Rediscovering a passion for preaching  

Over the Christmas period I listened to a fascinating interview with the radio presenter and broadcaster Jeremy Vine. In this interview Jeremy spoke of his Christian faith, something that more recently he has returned to. He reminisced over his church attendance as a young boy, where he recalled the many sermons where he was ‘dangled over the fires of hell’. He went on to make the point that he cannot recall when he last heard hell being mentioned on ‘Thought for the day’ and perhaps we need to rediscover the urgency of hell in our preaching today. 

I was challenged by his observations in that to a point I would agree; we do need to rediscover a passion and energy for preaching the gospel. Martin Luther is reported to have said, “Preach as if Jesus was crucified yesterday, rose from the dead today, and is returning tomorrow.”  I cannot agree more with Luther and wonder if perhaps today some of the problem lies in the confusion we have over preaching and teaching, in that many teach where they should preach, and vice versa. 

In the New Testament, there are two different Greek words used for preaching and teaching, and I am not sure they are as interchangeable as perhaps we might at first think. Preaching is in effect proclaiming, heralding and announcing news to people – the gospel – especially (but not exclusively) to those who haven’t heard it before. Teaching is explaining things about the gospel that people don’t understand, instructing them on how to live in light of this good news. I believe we need both, however I wonder in our post-enlightenment age, we may have swung the pendulum too far in terms of teaching, and now need to re-emphasise the need for passionate preaching, where we make one point rather than many, and are clear that humanity’s only hope is in Jesus Christ as our Lord and Saviour.

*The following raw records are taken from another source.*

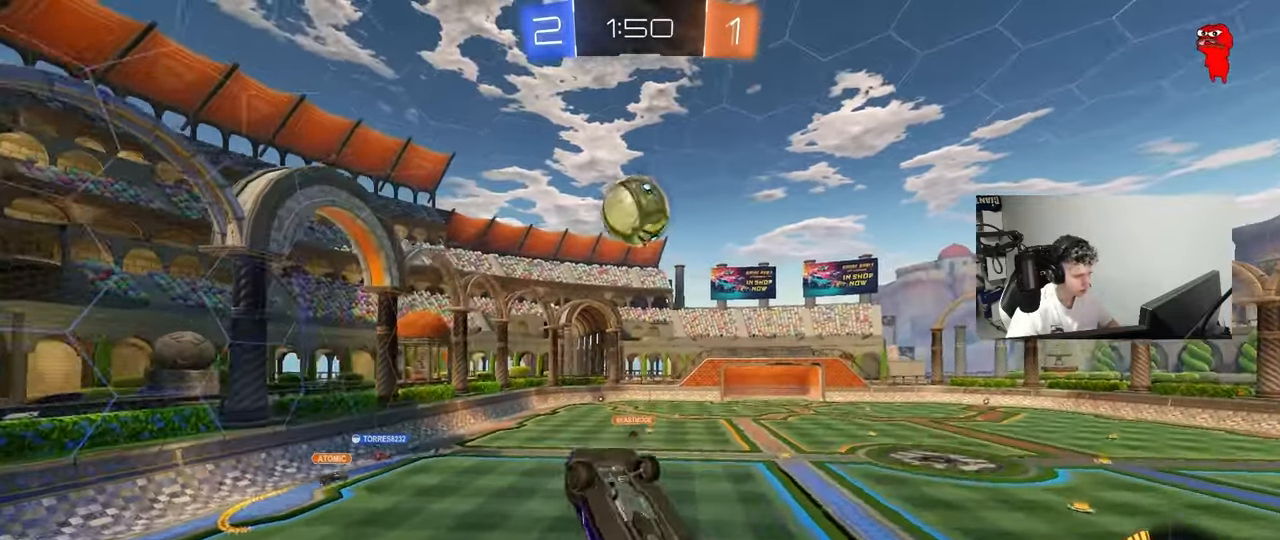
{"keys": ["a", "shift"], "mouse": ["left"], "mouse_move": "still", "events": [[33, "a", "down"], [183, "mouse_left", "up"], [183, "w", "up"], [283, "s", "down"], [317, "shift", "up"], [467, "mouse_left", "down"], [500, "s", "up"], [500, "shift", "down"]]}
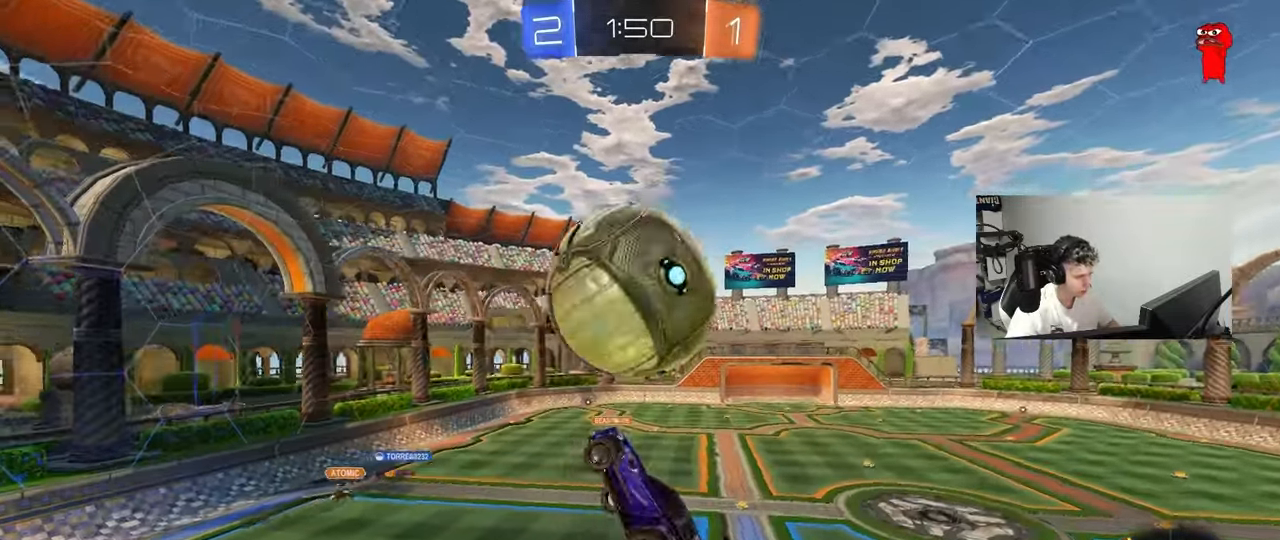
{"keys": ["a"], "mouse": [], "mouse_move": "still", "events": [[283, "w", "down"], [333, "mouse_left", "up"], [333, "shift", "up"], [433, "w", "up"]]}
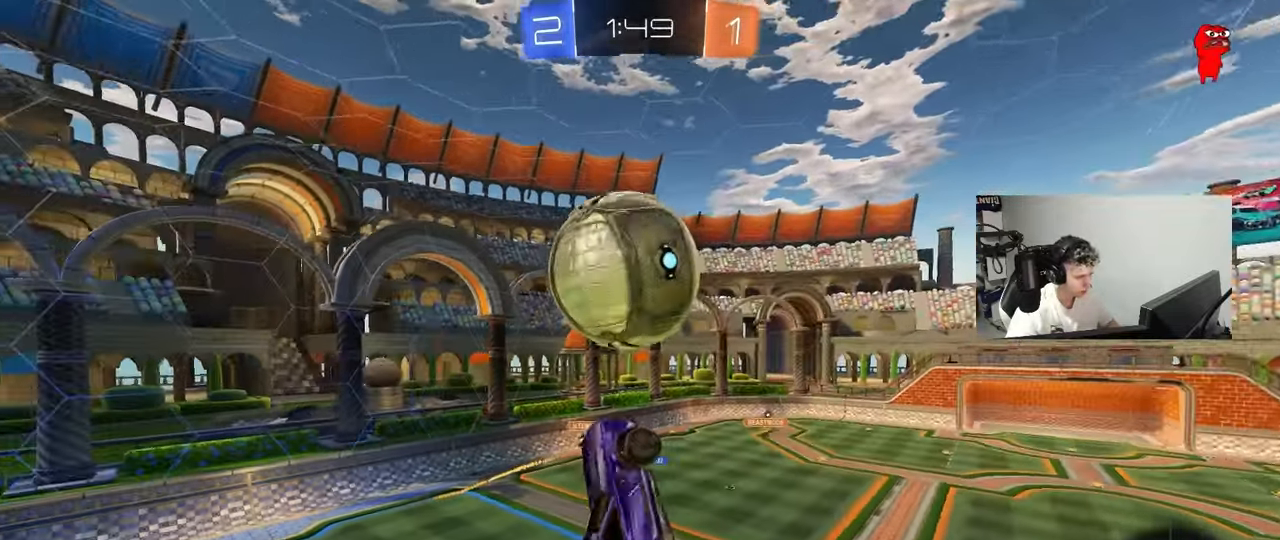
{"keys": ["d", "w"], "mouse": [], "mouse_move": "still", "events": [[33, "mouse_left", "down"], [67, "s", "down"], [67, "shift", "down"], [217, "a", "up"], [217, "d", "down"], [217, "s", "up"], [217, "shift", "up"], [350, "w", "down"], [400, "mouse_left", "up"]]}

In the New Testament, there are nearly thirty Greek words used to describe the ways God’s good news was explained and applied. Many of those ways involved interaction with the audience and a degree of energy and passion. Sadly, today the message too often is, “Sit down and be quiet—the preacher knows what is important for you to know about this text. You just listen.” We might think that we’re doing things this way because of our commitment to the ‘centrality of the Word’ but perhaps it is not the centrality of the Word that is emphasised, but rather the knowledge and power of the preacher over the passivity of the people. 

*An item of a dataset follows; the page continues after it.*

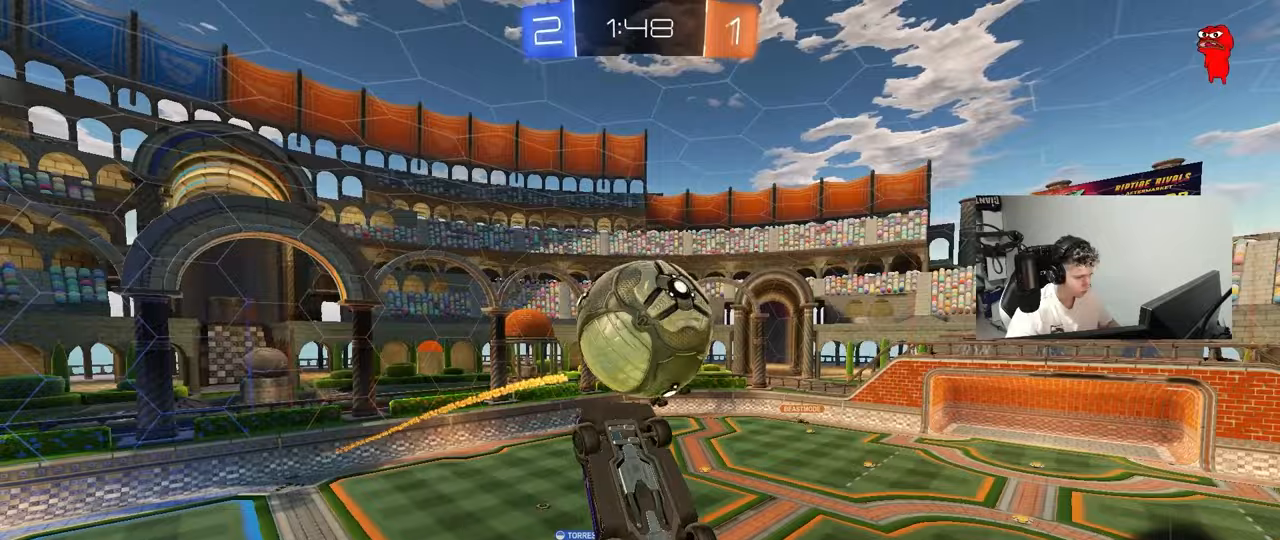
{"keys": ["a", "s", "shift"], "mouse": [], "mouse_move": "still", "events": [[17, "a", "up"], [17, "s", "down"], [100, "a", "down"], [150, "d", "up"], [200, "mouse_left", "up"], [200, "shift", "down"]]}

As we embark on 2018, I would like to encourage every Christian leader who has responsibility for communicating on a Sunday, to rediscover the importance of preaching; to think, plan, pray about those who may turn up, who have never heard or understood the good news of the Gospel. Let’s begin by preaching so that people are led to make changes, and then as we begin to explain the implications of this good news, offer teaching as a way to help them embrace this new life.